[flashing numbers, beeping noises]
Right now, professors have taken over Harvard, plotting a continuing assault of papers, projects and problem sets. The NBA and NHL playoffs are heating up. Baseball and spring have finally decided to coincide. My name is Brenda Lee, and today is the longest day of my life…
Okay, so I’m not special agent Jack Bauer from 24. That’s clear from my inability to come back from the dead after being hit with a tazer, cut numerous times with a scalpel and flat-lining in the hands of terrorists.
Oh, and I’m also not a white man.
But like superhero-slash-superstud Jack, I do feel a time crunch these days, just when the wide world of sports is most tempting. No matter what apathy I feel towards the NBA and the NHL during their regular seasons, I wish I had more time to sit and veg in front of games that actually mean something. The sun is doing its best to make up for letting it snow in April, so it’s impossible to stay inside and work. Plus my Astros are finally playing someone other than the Expos, with a three-game series against the always-easy-to-loathe Braves.
And yet, instead of smooth sailing into reading period, I find myself stressed, laden with work and impatient for the summer. At least in high school, I could still watch my men play ball every night during finals and APs without a shred of guilt.
Such a thought makes me wonder not just where all the time went but also how we let Harvard and all its academic fanfare take over. We’re too young to have to skip a sunny day in our courtyards for the sake of work. We’ve got plenty of years ahead to pull 9-to-5 days Monday through Friday regardless of the weather in the real world while we have just four years in college.
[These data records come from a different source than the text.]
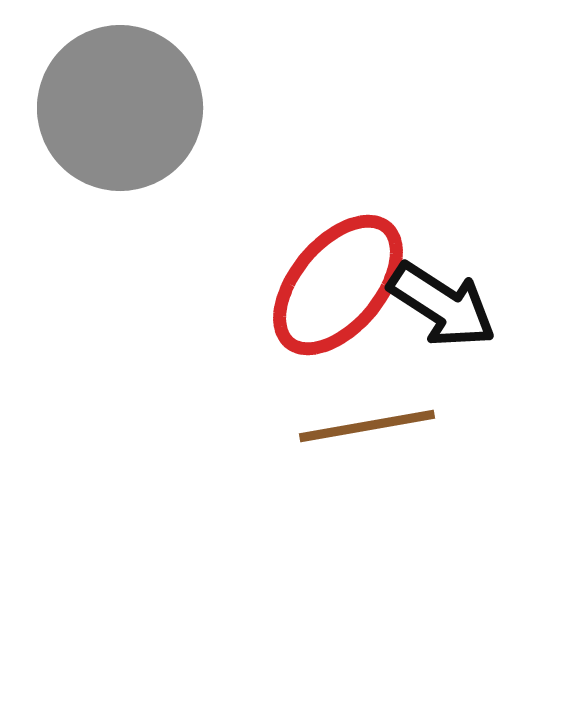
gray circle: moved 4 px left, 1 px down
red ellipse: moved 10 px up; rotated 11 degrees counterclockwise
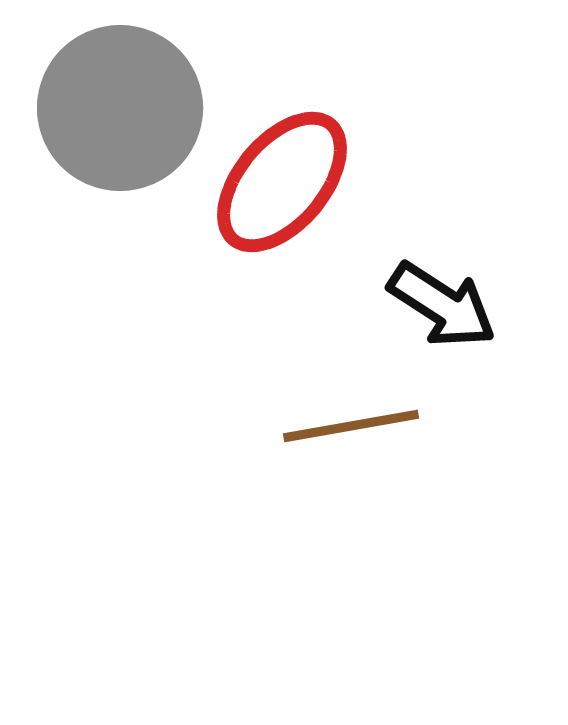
red ellipse: moved 56 px left, 103 px up
brown line: moved 16 px left
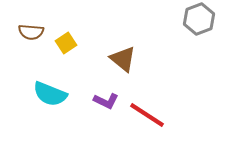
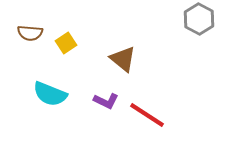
gray hexagon: rotated 12 degrees counterclockwise
brown semicircle: moved 1 px left, 1 px down
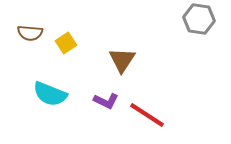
gray hexagon: rotated 20 degrees counterclockwise
brown triangle: moved 1 px left, 1 px down; rotated 24 degrees clockwise
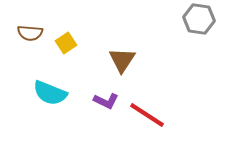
cyan semicircle: moved 1 px up
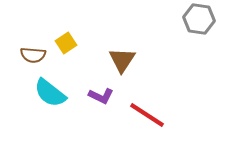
brown semicircle: moved 3 px right, 22 px down
cyan semicircle: rotated 16 degrees clockwise
purple L-shape: moved 5 px left, 5 px up
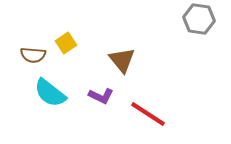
brown triangle: rotated 12 degrees counterclockwise
red line: moved 1 px right, 1 px up
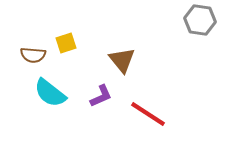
gray hexagon: moved 1 px right, 1 px down
yellow square: rotated 15 degrees clockwise
purple L-shape: rotated 50 degrees counterclockwise
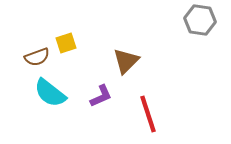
brown semicircle: moved 4 px right, 2 px down; rotated 25 degrees counterclockwise
brown triangle: moved 4 px right, 1 px down; rotated 24 degrees clockwise
red line: rotated 39 degrees clockwise
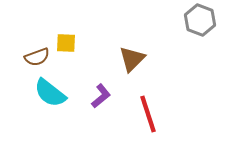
gray hexagon: rotated 12 degrees clockwise
yellow square: rotated 20 degrees clockwise
brown triangle: moved 6 px right, 2 px up
purple L-shape: rotated 15 degrees counterclockwise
I think worrying about cracking into Group I should cause far less anxiety than watching another ninth inning collapse by the Red Sox bullpen. In all seriousness, I’d say it’s a toss-up for what matters more in the grand scheme of things—grades or sports teams. Sox fans subject themselves yearly to heartache, while students subject themselves to, well, subjects.
I think everyone should have the time to watch Harvard spring sports in all their glory instead of hitting up Lamont. As one of maybe 12 people in the stands at the Crimson’s JV baseball game on Sunday, I remembered again the simple pleasure of watching my friends play sports, even though the fans at O’Donnell Field have nothing on devotees of Texas high school football. If JV’s not your style, chew on this—both the men’s and women’s tennis teams won Ivy Championships, and they find out their seedings today for the NCAA tourney. That’s more exciting than the reading for “Dialects of Globalizing Matters in the Universe.”
Too bad that the professors don’t exactly agree with my whole relaxation theory.
But still, we’re all able to enjoy these precious moments of college while still being responsible students. If you want proof of how much we’re going to miss these years, just look at Iowa State basketball coach Larry Eustachy, who was photographed kissing female students with a beer in his hand at a frat party at the ripe old age of 47. Eustachy’s behavior was disturbing, pathetic and outright wrong—let’s not have any Harvard kids revealing the repressed party animal inside 25 years from now.
So whether it’s as simple as a stroll across the river to take in a few innings of baseball’s doubleheader with Dartmouth this weekend or a few hours of ESPN before hitting the books, we have to make sure to live the end of the school year. We’re lucky to have more than 24 hours at our disposal. Let’s use them wisely.